認識率.応答の正しさ.まず第一にあがるのは,こういた「技術的」側面.しかし,実際に音声対話システムを組んで使用してみて,ユーザのフィードバックを見てみると,「話しかけるのがはずかしい」だとか,技術的ではない側面がいろいろいろと見えてくる.よく質疑応答なんかで,「技術がいいのはわかったけど,実際には技術的ではない側面でうまくいかないのではないか?」という質問がでてくる.
でも,これ,ちょっと的外れじゃないか?なぜ,技術とユーザーインターフェイスを同じ場所で議論する?それらは,目的物こそ同じであれ,まったく違うものなのではないか?違うところで議論すべきではないのか?
もちろん,システムを実装するときには,技術的なことも,ユーザーインターフェイスのことも,同時に考えなくてはいけないときがくる.しかし,研究会のような議論の場(特に,技術的な話題について議論しているとき)に,ユーザーインターフェイスがどうこうという議論を持ち出すのは,よくないと思う.これに対する解決策は,「ユーザーインターフェイスをどうしたらいいのかを集中的に考える場」を作って議論することだ.ユーザーインターフェイスを技術発表の場で持ち出すいじわるな質問者は,発表者をいじめるだけではなく,具体的にユーザーインターフェイスをどうしたらいいのかを考える場所をつくって考えを外にだしていくのがよいと思う.(無責任にいろいろ書いたけど,UIだけを独立に研究するって難しいよな...)

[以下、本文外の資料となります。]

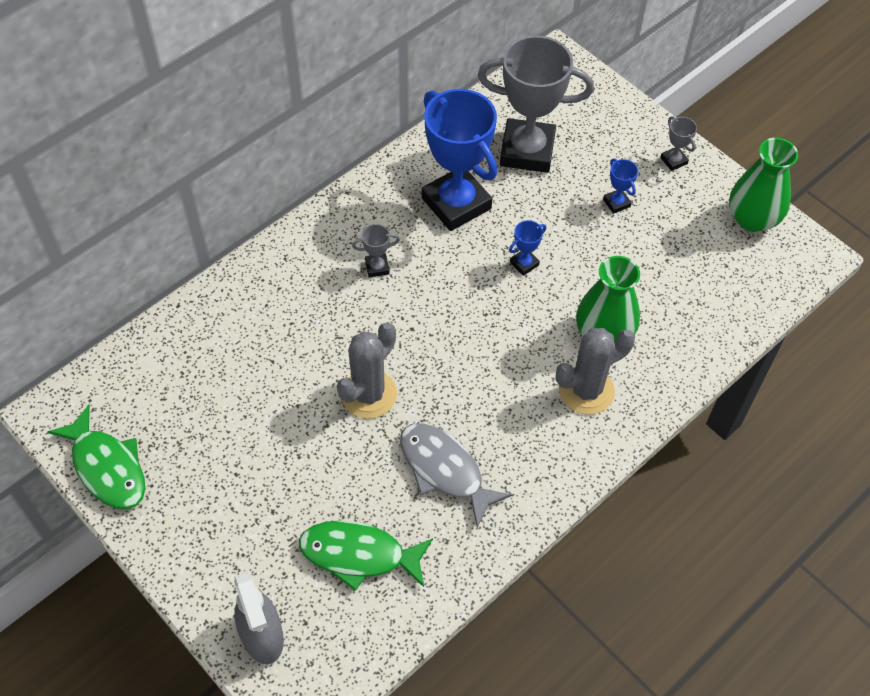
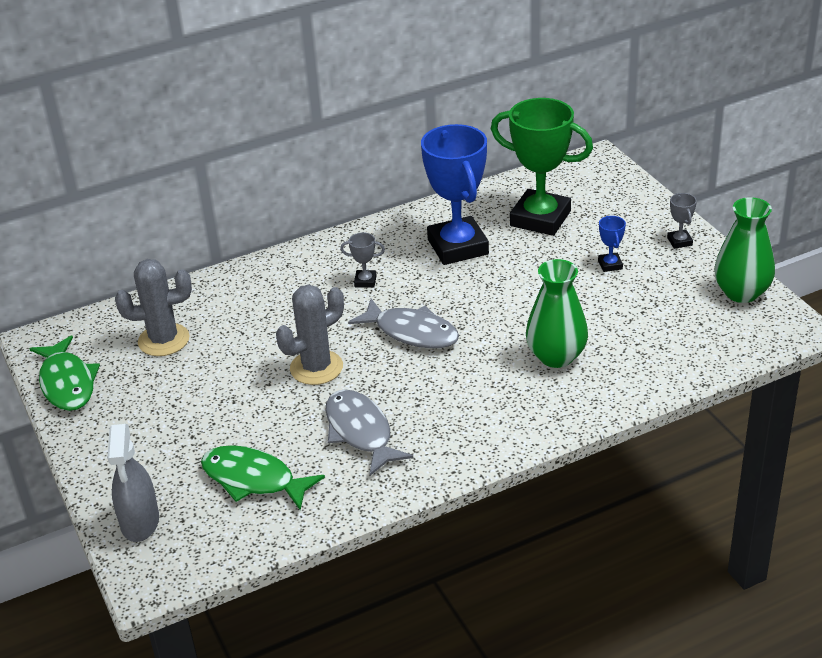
camera: 20 degrees right, 20 degrees down
(450, 328) = (412, 332): none -> grey fish
(524, 263) = (502, 296): blue trophy -> none
(527, 151) = (540, 218): grey trophy -> green trophy
(586, 390) = (521, 395): grey cactus -> grey cactus (163, 340)

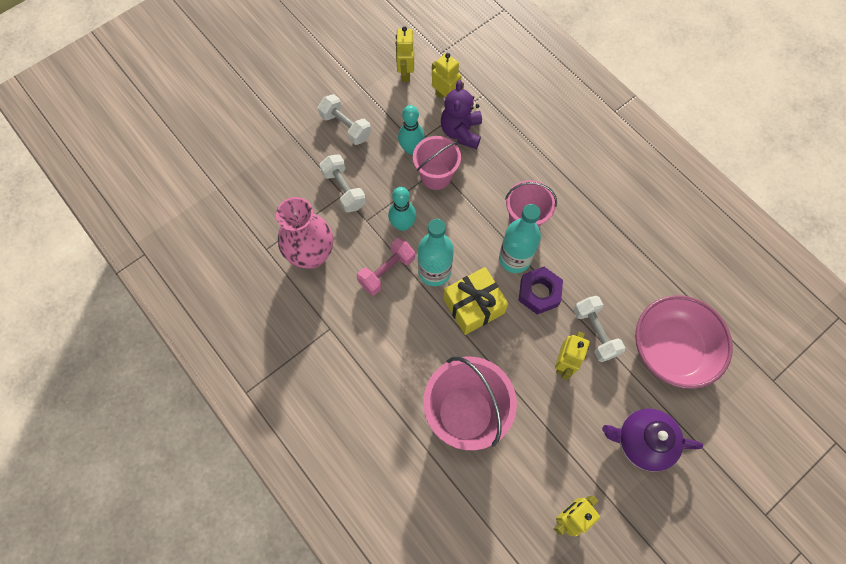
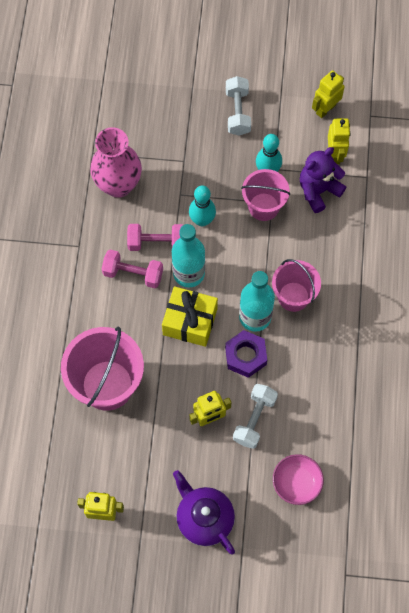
camera: 45 degrees right, 0 degrees up
(344, 189) = (188, 158): white dumbbell -> none
(394, 310) = (133, 274): none -> pink dumbbell
(671, 348) = (296, 482): pink bowl -> pink bowl, size x0.55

発表する側も,「技術の話」か「ユーザーインターフェイスの話」か「実際のシステムの構築」なのかはっきり考えておく必要があるのかな.(「実際のシステム構築」と考えている発表のうち多数が,本当のところは「技術の話」だったりするから,上記のような意地悪な質問がでてくるのか.)

まめ知識

まめ知識というか,音声屋さんの常識?はやく常識を身につけたい...
対話システムを人の手で動かして擬似的に認識率100%の状況をつくるテストのことをWIZARD OF WOZ,(うぉず,とみなさん言っていた)という.
SNRの定義は,実は適当だったりする.
言語モデル系の研究では,ときどききく「フィラー」とか「パープレキシティ」とかいう単語頻出だった.